Access to U.S. software and other U.S. technology by foreign nationals
 
by Fred M. Greguras and Roger M. Golden, Fenwick & West LLP (03/10/1997)

 
The continuing demand for engineers in the Silicon Valley and elsewhere throughout the U.S. has resulted in many engineers from other countries filling such positions. Immigration law requirements are generally known in order for these foreign nationals to work in the U.S., but the U.S. export controls may also have an impact since such engineers will usually have access to software and other technology in the course of their employment. A person who has permanent resident status (a "green card" holder) is not considered a foreign national, but a person in the U.S. on a nonimmigrant visa such as an L-1 or H-1 is considered a foreign national.

Basic Regulation and Example

The Export Administration Regulations ("EAR") administered by the Department of Commerce provide that the source code (but not the object code) of software may be "exported" without being actually transmitted or shipped out of the U.S. A "release" of source code or other technology to a foreign national in the U.S. is considered an "export" under the EAR to the home country of the foreign national. A "release" occurs through, for example, visual inspection by or oral comments to foreign nationals. Mere use of object code versions of software without access to the source code is not considered an export.
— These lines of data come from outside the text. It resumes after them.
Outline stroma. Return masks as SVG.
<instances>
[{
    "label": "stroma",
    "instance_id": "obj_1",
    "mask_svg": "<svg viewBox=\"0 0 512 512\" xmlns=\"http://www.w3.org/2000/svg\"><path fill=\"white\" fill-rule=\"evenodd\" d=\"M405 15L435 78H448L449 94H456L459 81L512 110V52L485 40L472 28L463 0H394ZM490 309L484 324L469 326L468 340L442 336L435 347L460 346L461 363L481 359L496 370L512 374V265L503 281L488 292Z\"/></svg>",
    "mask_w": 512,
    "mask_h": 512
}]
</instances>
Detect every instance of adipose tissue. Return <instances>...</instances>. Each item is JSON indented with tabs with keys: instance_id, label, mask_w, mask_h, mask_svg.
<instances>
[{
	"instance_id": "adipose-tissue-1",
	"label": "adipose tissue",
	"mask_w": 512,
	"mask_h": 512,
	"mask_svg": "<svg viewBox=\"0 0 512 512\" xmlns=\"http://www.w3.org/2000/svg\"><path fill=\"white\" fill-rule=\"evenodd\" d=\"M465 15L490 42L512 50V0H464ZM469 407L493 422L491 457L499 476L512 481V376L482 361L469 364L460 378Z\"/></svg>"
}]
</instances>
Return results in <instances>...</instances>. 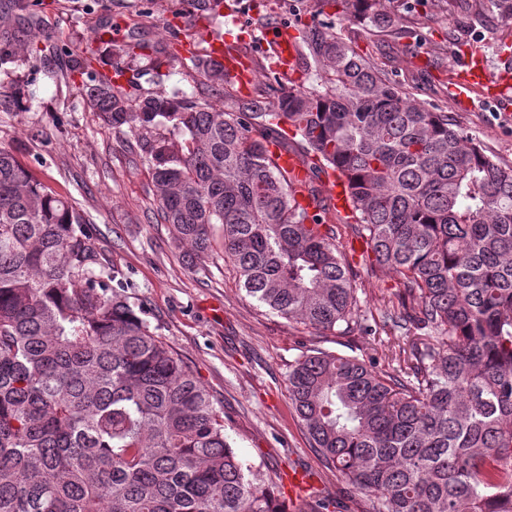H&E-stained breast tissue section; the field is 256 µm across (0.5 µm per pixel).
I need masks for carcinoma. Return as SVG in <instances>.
<instances>
[{"label":"carcinoma","mask_w":512,"mask_h":512,"mask_svg":"<svg viewBox=\"0 0 512 512\" xmlns=\"http://www.w3.org/2000/svg\"><path fill=\"white\" fill-rule=\"evenodd\" d=\"M390 0H312L396 38ZM10 11L39 27L33 0ZM474 18L512 23V0H474ZM309 84L250 99L224 67L189 69L224 105L164 87L130 99L74 55L103 125L142 135L143 161L173 242L206 259L221 241L246 294L316 330L367 331L351 265L320 200L302 205L269 146L286 131L311 173L329 170L345 226L371 272L402 285L393 325L421 342L394 372L313 349L288 372L311 447L368 497L371 512H512V169L448 122L333 25L301 23ZM0 38V65L36 63L49 36ZM134 61L138 40L111 43ZM83 213L0 146V512H287L224 433V408L105 274Z\"/></svg>","instance_id":"obj_1"}]
</instances>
The State Department interprets the International Traffic in Arms Regulations ("ITAR") the same way.

For example, if a PRC national is hired to work on a software development project in the U.S. under an H-1 visa, the employer must analyze the export licensing requirements for the software since the employee will have access to the source code in order to do development. If the PRC national will be working on a project to develop relational database software, the source code normally would be exportable to the PRC under No License Required ("NLR"). Therefore, the PRC national's access to the source code in the U.S. would be under NLR. On the other hand, if the PRC national will be working on a project developing integrated circuit CAD software and will have access to source code that simulates the physical layout of a circuit, the employer must obtain a validated export license prior to allowing the PRC national to have access.
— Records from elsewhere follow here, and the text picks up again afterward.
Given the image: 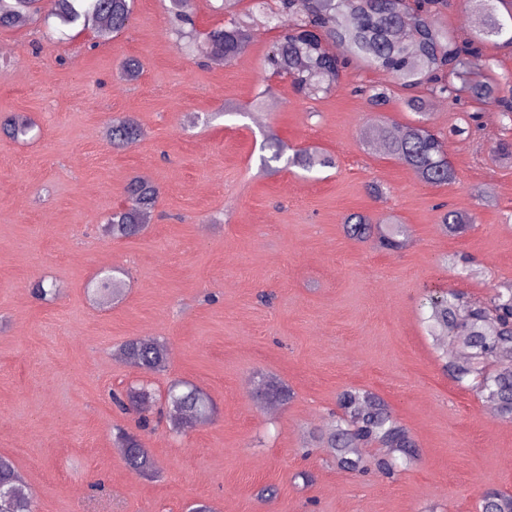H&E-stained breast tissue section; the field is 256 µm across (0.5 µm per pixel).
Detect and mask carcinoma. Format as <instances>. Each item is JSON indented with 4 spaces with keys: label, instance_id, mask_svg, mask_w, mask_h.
Masks as SVG:
<instances>
[{
    "label": "carcinoma",
    "instance_id": "cac0c4a2",
    "mask_svg": "<svg viewBox=\"0 0 512 512\" xmlns=\"http://www.w3.org/2000/svg\"><path fill=\"white\" fill-rule=\"evenodd\" d=\"M134 0H0V29L25 25L42 12L61 25L92 26L100 39L124 31L131 20ZM447 0H277L276 11L267 22L279 29L267 58L276 74L291 81L298 93L330 91L340 83L343 69L351 61L363 62L391 75L399 85L426 87L427 96L455 104L469 99L483 108H492L508 120L504 129L512 131V97L499 95L504 77L487 67L483 74L469 71V62L482 52L486 40L512 45V0H467L480 17L475 36L465 42L454 39L439 26L437 17ZM504 7L505 13L499 12ZM252 38L250 28L233 18L205 34V52L227 61L240 55ZM372 109L388 105L390 92L376 86L362 91ZM407 106L420 115L414 124L382 125L372 139L385 153L404 163L423 183L440 186L455 179V170L445 151L444 141L428 126L426 96L415 95ZM33 128L23 114L0 115V134L19 140ZM110 144L128 146L142 137L137 120L114 117L107 124ZM293 164L310 172L316 167H332V156L315 149L295 154ZM132 201L128 208L114 211L107 233L114 240L140 234L154 216L159 191L151 182L134 177L125 188ZM473 218L455 210L441 215L445 233L460 236ZM354 240L376 241L386 251H398L409 242L406 224H374L363 214H351L343 224ZM123 278L112 269L99 273L94 294L103 302L118 299ZM33 297L52 302L59 296L54 283L40 279L32 284ZM425 323L429 335L457 345L460 357L443 351V372L452 381L470 383L477 394L492 404L503 419L512 420V283L491 288L487 296L473 300L453 290H433L426 295ZM118 357L131 368L143 371L165 367L168 347L161 338L131 339L118 348ZM268 402L283 403L291 392L269 379L260 392ZM112 400L122 410H142L156 400L149 384L137 383L112 392ZM165 400L172 433L183 435L213 417V405L202 390L175 381ZM339 412L327 428L312 432V440L330 449L336 465L349 472L368 470L359 449L375 445L382 450L373 466L388 477L399 472L400 461L412 457L415 447L409 430L401 425L387 402L376 393L349 388L337 397ZM128 470L136 476H150L156 464L149 449L133 435L116 437ZM481 512H512V494L497 488L484 489ZM0 512H35V499L13 461L0 456Z\"/></svg>",
    "mask_w": 512,
    "mask_h": 512
}]
</instances>
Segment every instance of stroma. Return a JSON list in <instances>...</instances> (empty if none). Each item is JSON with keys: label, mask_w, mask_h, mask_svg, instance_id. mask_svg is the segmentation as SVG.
I'll return each instance as SVG.
<instances>
[{"label": "stroma", "mask_w": 512, "mask_h": 512, "mask_svg": "<svg viewBox=\"0 0 512 512\" xmlns=\"http://www.w3.org/2000/svg\"><path fill=\"white\" fill-rule=\"evenodd\" d=\"M170 7L135 0L109 40L53 18L0 30V46L19 50L0 53V114L35 124L26 140L0 139V455L37 512H477L485 488L512 494V421L443 374L421 308L429 288L481 298L512 281V159L489 149L499 113L483 110L471 129L473 105L430 100L455 179L428 186L366 144L367 130L415 118L388 74L354 63L331 92L302 96L266 65L278 32L258 0H239L254 37L221 67L184 50ZM129 57L143 63L134 82L119 74ZM488 67L512 96V47L486 43L470 68ZM372 85L391 88L385 108L358 95ZM119 115L138 120L139 141L107 142ZM271 132L289 150L333 155L335 167L281 160L264 174ZM135 176L159 189L154 218L141 235L112 239L102 226L127 206ZM374 181L384 198L370 194ZM443 204L473 216L465 234L443 231ZM352 213L395 217L408 246L348 238ZM109 268L125 271L126 287L102 304L87 286ZM40 279L56 283V301L32 297ZM147 336L169 344L163 370L116 356ZM268 377L288 385V402L258 397ZM136 379L161 391L190 381L216 416L180 438L163 422L139 429L110 398ZM351 387L383 397L412 434L416 456L399 475L347 472L306 447ZM119 428L147 445L156 478L126 469Z\"/></svg>", "instance_id": "1"}]
</instances>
Classification of Software

The classification of software generally will depend on the classification of products for which such software is "specially designed." An exception to this general rule is computer-aided design ("CAD") software for integrated circuits. Production CAD software is classified under ECCN 3D003. The source code for production CAD software may be released to foreign nationals from many countries (excluding, significantly, the PRC) under License Exception Restricted Technology and Software ("TSR") provided that a written letter of assurance is obtained prior to the export. On the other hand, general design software normally is classified under NLR with the result that its source code may be released without a license to foreign nationals from all countries except those described below.
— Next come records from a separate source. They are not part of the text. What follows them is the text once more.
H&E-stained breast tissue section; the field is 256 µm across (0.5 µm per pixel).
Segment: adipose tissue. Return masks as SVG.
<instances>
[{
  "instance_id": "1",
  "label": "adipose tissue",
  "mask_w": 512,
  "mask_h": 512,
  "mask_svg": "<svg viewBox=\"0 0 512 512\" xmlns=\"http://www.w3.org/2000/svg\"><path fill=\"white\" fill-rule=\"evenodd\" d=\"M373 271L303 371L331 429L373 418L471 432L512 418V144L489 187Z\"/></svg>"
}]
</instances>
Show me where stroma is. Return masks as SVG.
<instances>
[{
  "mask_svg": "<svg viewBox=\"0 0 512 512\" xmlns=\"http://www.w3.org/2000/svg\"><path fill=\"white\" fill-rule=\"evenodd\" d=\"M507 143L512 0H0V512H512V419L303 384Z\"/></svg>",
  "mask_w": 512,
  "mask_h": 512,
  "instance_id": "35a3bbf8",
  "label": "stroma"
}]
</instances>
Classification of Technology

The classification of technology, as distinguished from software, generally will track the classification of products which are developed, produced or utilized by reason of such technology. Export controls on software and technology frequently will be more restrictive than controls on the related products. For example, the primary classification of controlled integrated circuits is ECCN 3A001. Many but not all 3A001 ICs are eligible for License Exception CIV which authorizes civil end-use exports to most countries including the PRC. The related software (3D001) and technology (3E001) provisions, however, do not authorize utilization of License Exception CIV. As an additional example, the primary classification of controlled telecommunications equipment and components is ECCN 5A001. Most 5A001 items are eligible for CIV, but the related software (5D001) and technology (5E001) are not eligible for CIV.

Encryption software and related technology is a particularly sensitive area and should be carefully evaluated before access by foreign nationals is permitted.

Basis for Strict Export Controls

The policy reason for stricter controls on software source code and technology than on related products is that the U.S. is less concerned about exports of finished products than the "know how" to make such products. The practical effect of this policy is to make it more difficult to transfer source code and technology to foreign national employees without a license. It is possible, however, to apply for a "blanket" license for transfers to all employees, and if granted, the license may be supplemented as new employees are hired.

The Compliance Burden

The export controls requirements create a significant burden on hiring foreign nationals from Iran, Iraq, Syria and other embargoed destinations (Cuba, Libya, North Korea and Sudan), and to a lesser extent the PRC and former Warsaw Pact Countries, to work on a project to develop software or to have access to technology controlled under the EAR. The burden may be prohibitive because the U.S. Government often will not approve license applications authorizing foreign nationals from these countries to have access to controlled source code. The compliance burden is not as great for hiring foreign nationals from other countries. Most controlled software and technology is eligible for export under TSR to foreign nationals from Country Group "B", which excludes, among other countries, the PRC and the countries named above. Therefore, normally all an employer must do is obtain a signed TSR written assurance from the foreign national from a TSR eligible country.

Each hiring situation must be dealt with on a case-by-case basis under both the U.S. immigration and export laws. Appropriate lead time will be needed in order to effectively deal with these requirements when the foreign national is from a sensitive country. In the case of EAR license applications, the entire process can be expedited--and many potential problems avoided or caught early --if the business prepares and has in place an effective internal plan to insure compliance with all U.S. export control requirements.